▶ **Instruction A**: Pick out every line of the entries that contains the string "True", treating uppercase and lowercase as distinct.

The "Circle Society" looked more like a pyramid, according to the CFTC (via Pixabay).

Bitcoin Ponzi scheme netted $11 million

In condemning the fraud, CFTC Chair Heath Tarbert said digital assets ‘hold great promise for our economy’

Commodity Futures Trading Commission Chairman Heath Tarbert spoke glowingly of cryptocurrencies on October 16. “Digital assets and other 21st century commodities hold great promise for our economy,” Tarbert said in a release. 

Unfortunately, he said that while announcing an lawsuit in which the CFTC was seeking to regain funds stolen in an $11 million Bitcoin (BTC) Ponzi scheme. 

The agency was granted a court order on October 3 freezing the assets of David Saffron, a Las Vegas resident, the agency said. He was charged with fraudulent solicitation, misappropriation, and registration violations in the civil suit. He was also ordered to retain documents by the U.S. District Court for the District of Nevada.

The agency alleged that Saffron pretended to be running an investment pool that made off-exchange trades through a company called Circle Society. Clients invested $11 million in bitcoins and U.S. dollars in the scheme, said the CFTC.

Saffron promised victims a 300% return by trading binary options in cryptocurrency pairs and on foreign currencies, it added. 

Like most investments that sound too good to be true, it was, the agency alleged.

▶ **Data to examine**:
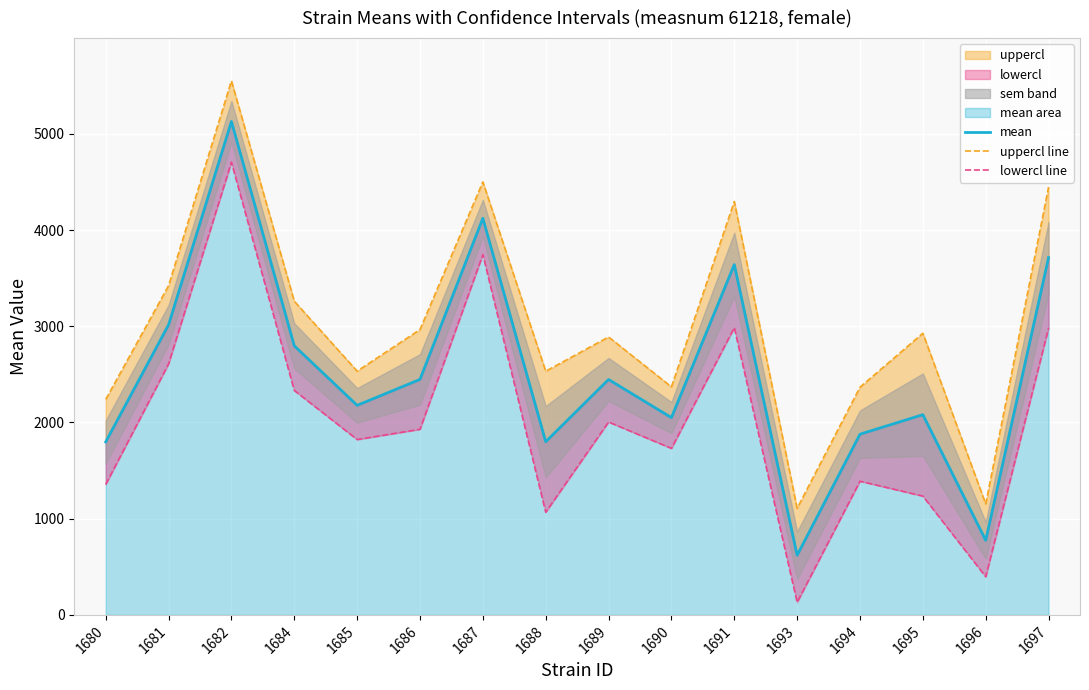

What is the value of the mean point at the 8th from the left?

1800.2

* * *

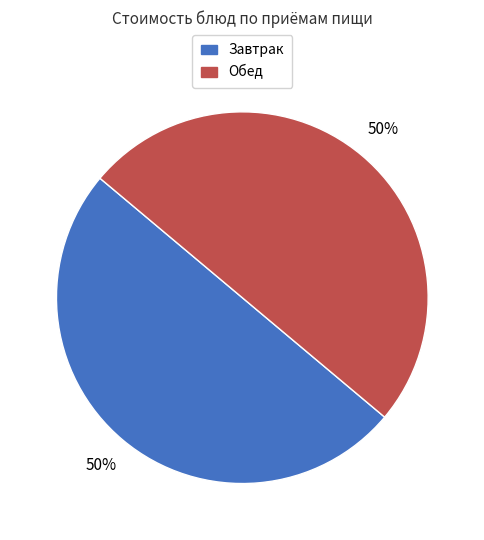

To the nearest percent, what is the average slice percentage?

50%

==

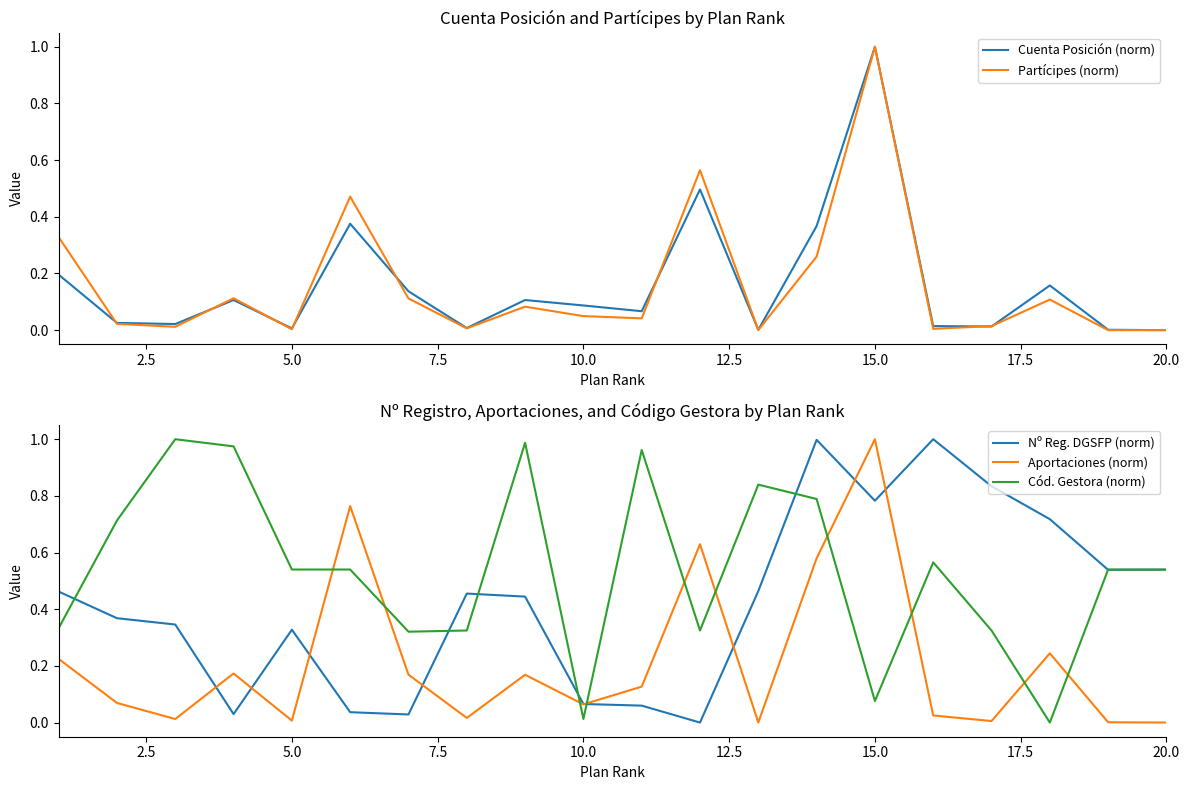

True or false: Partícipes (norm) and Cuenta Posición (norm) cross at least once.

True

▶ **Instruction B**: Reproduce the passage of the Bitcoin Ponzi scheme article starting with "In condemning the" and going on through "(BTC) Ponzi scheme.".

▶ **Task solution A**:
True or false: Partícipes (norm) and Cuenta Posición (norm) cross at least once.
True

▶ **Task solution B**:
In condemning the fraud, CFTC Chair Heath Tarbert said digital assets ‘hold great promise for our economy’

Commodity Futures Trading Commission Chairman Heath Tarbert spoke glowingly of cryptocurrencies on October 16. “Digital assets and other 21st century commodities hold great promise for our economy,” Tarbert said in a release. 

Unfortunately, he said that while announcing an lawsuit in which the CFTC was seeking to regain funds stolen in an $11 million Bitcoin (BTC) Ponzi scheme.